=== LISTED ENTRIES ===
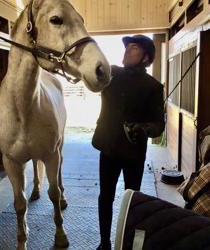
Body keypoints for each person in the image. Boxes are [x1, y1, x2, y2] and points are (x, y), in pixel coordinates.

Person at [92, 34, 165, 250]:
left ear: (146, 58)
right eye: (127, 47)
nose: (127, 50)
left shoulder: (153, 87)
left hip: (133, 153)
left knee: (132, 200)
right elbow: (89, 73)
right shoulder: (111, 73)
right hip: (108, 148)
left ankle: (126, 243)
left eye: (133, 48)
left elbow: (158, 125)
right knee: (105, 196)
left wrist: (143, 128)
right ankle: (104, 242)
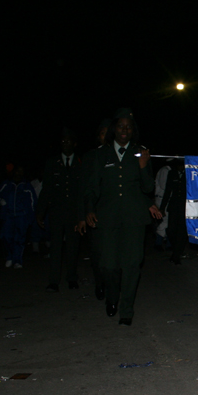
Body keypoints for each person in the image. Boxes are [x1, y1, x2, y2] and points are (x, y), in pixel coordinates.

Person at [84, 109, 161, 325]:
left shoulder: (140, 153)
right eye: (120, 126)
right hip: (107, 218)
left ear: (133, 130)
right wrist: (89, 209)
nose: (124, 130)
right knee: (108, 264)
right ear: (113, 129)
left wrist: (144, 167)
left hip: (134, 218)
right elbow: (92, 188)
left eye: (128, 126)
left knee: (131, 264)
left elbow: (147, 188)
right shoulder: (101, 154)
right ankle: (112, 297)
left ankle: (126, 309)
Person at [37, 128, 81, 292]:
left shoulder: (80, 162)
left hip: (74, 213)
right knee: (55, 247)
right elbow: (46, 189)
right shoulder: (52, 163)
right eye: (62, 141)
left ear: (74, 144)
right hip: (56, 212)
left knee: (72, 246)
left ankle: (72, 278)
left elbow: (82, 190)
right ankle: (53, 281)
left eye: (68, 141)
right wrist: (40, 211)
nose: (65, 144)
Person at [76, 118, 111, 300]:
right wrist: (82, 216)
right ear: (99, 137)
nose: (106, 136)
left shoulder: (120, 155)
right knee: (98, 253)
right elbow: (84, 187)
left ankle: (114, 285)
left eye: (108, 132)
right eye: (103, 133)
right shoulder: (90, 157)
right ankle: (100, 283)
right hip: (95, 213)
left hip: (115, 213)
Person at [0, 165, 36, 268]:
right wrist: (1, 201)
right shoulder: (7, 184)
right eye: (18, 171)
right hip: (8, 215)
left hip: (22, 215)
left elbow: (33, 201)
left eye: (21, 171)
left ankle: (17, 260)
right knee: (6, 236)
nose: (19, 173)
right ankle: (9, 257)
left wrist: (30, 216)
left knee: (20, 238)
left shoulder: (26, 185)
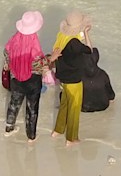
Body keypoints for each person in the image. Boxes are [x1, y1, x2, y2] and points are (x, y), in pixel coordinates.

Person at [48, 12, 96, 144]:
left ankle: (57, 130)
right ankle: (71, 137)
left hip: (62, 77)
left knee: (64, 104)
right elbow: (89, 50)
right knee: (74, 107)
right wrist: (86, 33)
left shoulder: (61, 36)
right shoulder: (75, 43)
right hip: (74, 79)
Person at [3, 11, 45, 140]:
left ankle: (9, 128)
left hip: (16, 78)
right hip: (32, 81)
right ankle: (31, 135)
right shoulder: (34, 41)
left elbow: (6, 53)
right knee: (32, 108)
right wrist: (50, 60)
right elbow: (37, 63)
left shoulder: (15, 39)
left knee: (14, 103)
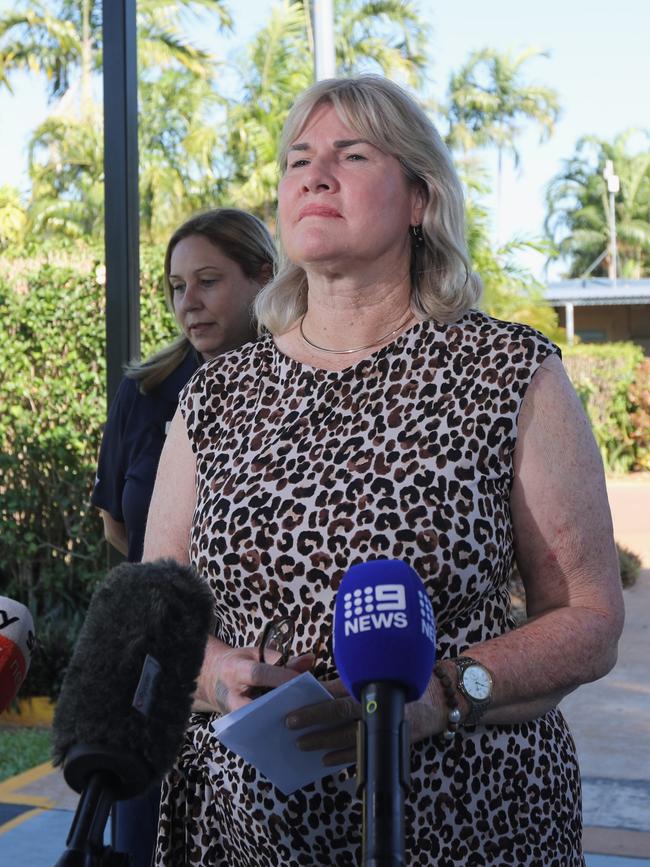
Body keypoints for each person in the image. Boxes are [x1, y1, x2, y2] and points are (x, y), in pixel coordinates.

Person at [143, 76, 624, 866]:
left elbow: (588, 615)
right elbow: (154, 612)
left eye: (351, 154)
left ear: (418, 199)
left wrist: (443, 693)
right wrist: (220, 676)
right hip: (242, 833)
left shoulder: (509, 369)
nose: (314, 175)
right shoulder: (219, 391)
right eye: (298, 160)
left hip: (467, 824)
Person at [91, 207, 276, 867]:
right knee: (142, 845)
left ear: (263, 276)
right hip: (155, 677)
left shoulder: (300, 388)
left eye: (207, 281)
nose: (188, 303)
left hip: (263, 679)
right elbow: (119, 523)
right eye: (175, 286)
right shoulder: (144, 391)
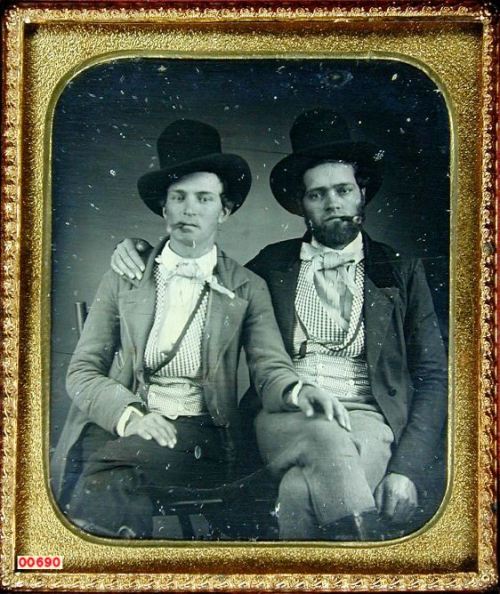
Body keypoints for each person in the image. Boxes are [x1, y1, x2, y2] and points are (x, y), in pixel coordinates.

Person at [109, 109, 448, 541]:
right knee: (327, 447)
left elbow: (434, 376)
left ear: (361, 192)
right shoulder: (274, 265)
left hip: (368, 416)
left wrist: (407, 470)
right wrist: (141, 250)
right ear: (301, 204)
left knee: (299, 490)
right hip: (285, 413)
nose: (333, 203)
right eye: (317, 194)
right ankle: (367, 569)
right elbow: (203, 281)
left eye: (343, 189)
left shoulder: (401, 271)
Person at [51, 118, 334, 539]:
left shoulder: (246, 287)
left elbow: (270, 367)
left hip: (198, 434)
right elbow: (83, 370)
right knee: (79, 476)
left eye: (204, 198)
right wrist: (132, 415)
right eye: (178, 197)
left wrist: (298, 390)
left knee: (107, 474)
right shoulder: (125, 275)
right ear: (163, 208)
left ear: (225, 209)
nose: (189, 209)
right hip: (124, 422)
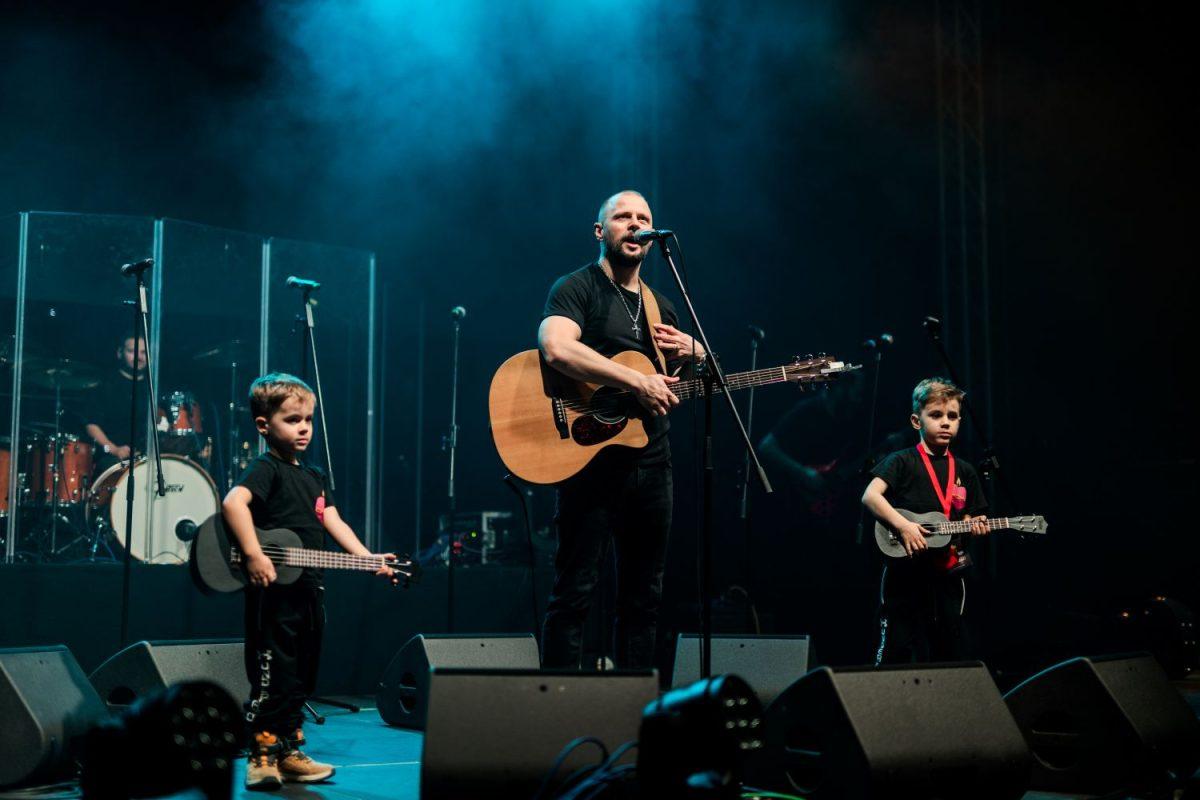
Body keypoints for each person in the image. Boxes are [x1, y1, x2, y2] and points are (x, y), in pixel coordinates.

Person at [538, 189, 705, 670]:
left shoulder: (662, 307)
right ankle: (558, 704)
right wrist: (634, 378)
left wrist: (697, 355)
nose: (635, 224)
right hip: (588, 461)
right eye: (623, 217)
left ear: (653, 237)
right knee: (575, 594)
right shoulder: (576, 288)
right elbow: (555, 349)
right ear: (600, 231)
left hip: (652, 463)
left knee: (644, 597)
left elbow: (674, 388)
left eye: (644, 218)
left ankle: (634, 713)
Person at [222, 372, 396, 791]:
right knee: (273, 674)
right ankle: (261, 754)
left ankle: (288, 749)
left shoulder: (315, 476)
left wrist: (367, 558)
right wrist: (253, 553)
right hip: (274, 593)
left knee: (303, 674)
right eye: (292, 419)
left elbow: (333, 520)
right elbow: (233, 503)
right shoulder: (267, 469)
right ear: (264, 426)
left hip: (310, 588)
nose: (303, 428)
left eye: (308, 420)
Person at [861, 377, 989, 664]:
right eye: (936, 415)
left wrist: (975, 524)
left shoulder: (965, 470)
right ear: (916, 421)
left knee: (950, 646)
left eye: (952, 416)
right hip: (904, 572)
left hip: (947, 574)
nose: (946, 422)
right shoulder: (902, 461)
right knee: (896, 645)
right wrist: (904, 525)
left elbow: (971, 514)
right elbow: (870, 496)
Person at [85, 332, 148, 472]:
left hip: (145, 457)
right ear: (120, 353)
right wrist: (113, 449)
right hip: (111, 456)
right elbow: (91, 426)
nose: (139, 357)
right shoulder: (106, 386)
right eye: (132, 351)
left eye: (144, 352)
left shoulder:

=== ASSIGNMENT ===
Each record above must be retyped exactly. Omit the pictures.

=== ANSWER TO THE EXERCISE ===
Body keypoints for each person in the image. Boxes are [x1, y1, x2, y2] and points are (x, y), in pixel coordinates.

Person at [92, 34, 165, 250]:
left ear: (146, 58)
right eye: (127, 47)
nose: (127, 50)
left shoulder: (153, 87)
left hip: (133, 153)
left knee: (132, 200)
right elbow: (89, 73)
right shoulder: (111, 73)
right hip: (108, 148)
left ankle: (126, 243)
left eye: (133, 48)
left elbow: (158, 125)
right knee: (105, 196)
left wrist: (143, 128)
right ankle: (104, 242)
Body keypoints for each person in the image. Boxes are [x1, y1, x2, y2] and points are (x, y), in pixel coordinates.

Person at [84, 109, 161, 325]:
left shoulder: (140, 153)
right eye: (120, 126)
right hip: (107, 218)
left ear: (133, 130)
right wrist: (89, 209)
nose: (124, 130)
right knee: (108, 264)
right ear: (113, 129)
left wrist: (144, 167)
left hip: (134, 218)
right elbow: (92, 188)
left eye: (128, 126)
left knee: (131, 264)
left elbow: (147, 188)
right shoulder: (101, 154)
right ankle: (112, 297)
left ankle: (126, 309)
Person at [37, 128, 81, 292]:
left shoulder: (80, 162)
left hip: (74, 213)
right knee: (55, 247)
right elbow: (46, 189)
right shoulder: (52, 163)
right eye: (62, 141)
left ear: (74, 144)
right hip: (56, 212)
left knee: (72, 246)
left ankle: (72, 278)
left elbow: (82, 190)
right ankle: (53, 281)
left eye: (68, 141)
right wrist: (40, 211)
nose: (65, 144)
Person at [76, 118, 111, 300]:
right wrist: (82, 216)
right ear: (99, 137)
nose: (106, 136)
left shoulder: (120, 155)
right knee: (98, 253)
right elbow: (84, 187)
left ankle: (114, 285)
left eye: (108, 132)
right eye: (103, 133)
right shoulder: (90, 157)
right ankle: (100, 283)
right hip: (95, 213)
left hip: (115, 213)
Person at [0, 165, 36, 268]:
right wrist: (1, 201)
right shoulder: (7, 184)
right eye: (18, 171)
right hip: (8, 215)
left hip: (22, 215)
left elbow: (33, 201)
left eye: (21, 171)
left ankle: (17, 260)
right knee: (6, 236)
nose: (19, 173)
right ankle: (9, 257)
left wrist: (30, 216)
left knee: (20, 238)
left shoulder: (26, 185)
Body keypoints for each person in the image. Boxes are [x1, y1, x2, y2] and points are (x, y), in pixel coordinates.

Person at [48, 12, 96, 144]:
left ankle: (57, 130)
right ankle: (71, 137)
left hip: (62, 77)
left knee: (64, 104)
right elbow: (89, 50)
right knee: (74, 107)
right wrist: (86, 33)
left shoulder: (61, 36)
right shoulder: (75, 43)
right hip: (74, 79)
Person at [3, 11, 45, 140]:
left ankle: (9, 128)
left hip: (16, 78)
right hip: (32, 81)
right ankle: (31, 135)
right shoulder: (34, 41)
left elbow: (6, 53)
right knee: (32, 108)
right wrist: (50, 60)
right elbow: (37, 63)
left shoulder: (15, 39)
left knee: (14, 103)
Body keypoints for each person in the image. Boxes are [x1, y1, x2, y2] and points are (x, y), in pixel coordinates.

Person at [143, 76, 624, 866]:
left elbow: (588, 615)
right elbow: (154, 612)
left eye: (351, 154)
left ear: (418, 199)
left wrist: (443, 693)
right wrist: (220, 676)
right hip: (242, 833)
left shoulder: (509, 369)
nose: (314, 175)
right shoulder: (219, 391)
right eye: (298, 160)
left hip: (467, 824)
Person at [91, 207, 276, 867]:
right knee: (142, 845)
left ear: (263, 276)
right hip: (155, 677)
left shoulder: (300, 388)
left eye: (207, 281)
nose: (188, 303)
left hip: (263, 679)
right elbow: (119, 523)
right eye: (175, 286)
right shoulder: (144, 391)
Body keypoints for each person in the image. Boxes are [x1, y1, x2, y2] and points are (x, y), in pixel coordinates.

Person at [109, 109, 448, 541]:
right knee: (327, 447)
left elbow: (434, 376)
left ear: (361, 192)
right shoulder: (274, 265)
left hip: (368, 416)
left wrist: (407, 470)
right wrist: (141, 250)
right ear: (301, 204)
left knee: (299, 490)
right hip: (285, 413)
nose: (333, 203)
right eye: (317, 194)
right ankle: (367, 569)
right elbow: (203, 281)
left eye: (343, 189)
left shoulder: (401, 271)
Person at [51, 118, 334, 539]:
left shoulder: (246, 287)
left elbow: (270, 367)
left hip: (198, 434)
right elbow: (83, 370)
right knee: (79, 476)
left eye: (204, 198)
right wrist: (132, 415)
right eye: (178, 197)
left wrist: (298, 390)
left knee: (107, 474)
right shoulder: (125, 275)
right ear: (163, 208)
left ear: (225, 209)
nose: (189, 209)
right hip: (124, 422)
Body keypoints for each person in the image. Boxes are [x1, y1, x2, y2] and points are (x, y), in pixel coordinates.

Person at [538, 189, 705, 670]:
left shoulder: (662, 307)
right ankle: (558, 704)
right wrist: (634, 378)
left wrist: (697, 355)
nose: (635, 224)
right hip: (588, 461)
right eye: (623, 217)
left ear: (653, 237)
right knee: (575, 594)
right shoulder: (576, 288)
right elbow: (555, 349)
right ear: (600, 231)
left hip: (652, 463)
left knee: (644, 597)
left elbow: (674, 388)
left eye: (644, 218)
left ankle: (634, 713)
Person at [222, 372, 396, 791]:
right knee: (273, 674)
right ankle: (261, 754)
left ankle: (288, 749)
left shoulder: (315, 476)
left wrist: (367, 558)
right wrist: (253, 553)
right hip: (274, 593)
left knee: (303, 674)
right eye: (292, 419)
left elbow: (333, 520)
right elbow: (233, 503)
right shoulder: (267, 469)
right ear: (264, 426)
left hip: (310, 588)
nose: (303, 428)
left eye: (308, 420)
Person at [861, 377, 989, 664]:
right eye: (936, 415)
left wrist: (975, 524)
left shoulder: (965, 470)
right ear: (916, 421)
left knee: (950, 646)
left eye: (952, 416)
right hip: (904, 572)
left hip: (947, 574)
nose: (946, 422)
right shoulder: (902, 461)
right knee: (896, 645)
right wrist: (904, 525)
left elbow: (971, 514)
right elbow: (870, 496)
Person at [85, 332, 148, 472]:
left hip: (145, 457)
right ear: (120, 353)
right wrist: (113, 449)
right hip: (111, 456)
right elbow: (91, 426)
nose: (139, 357)
right shoulder: (106, 386)
right eye: (132, 351)
left eye: (144, 352)
left shoulder:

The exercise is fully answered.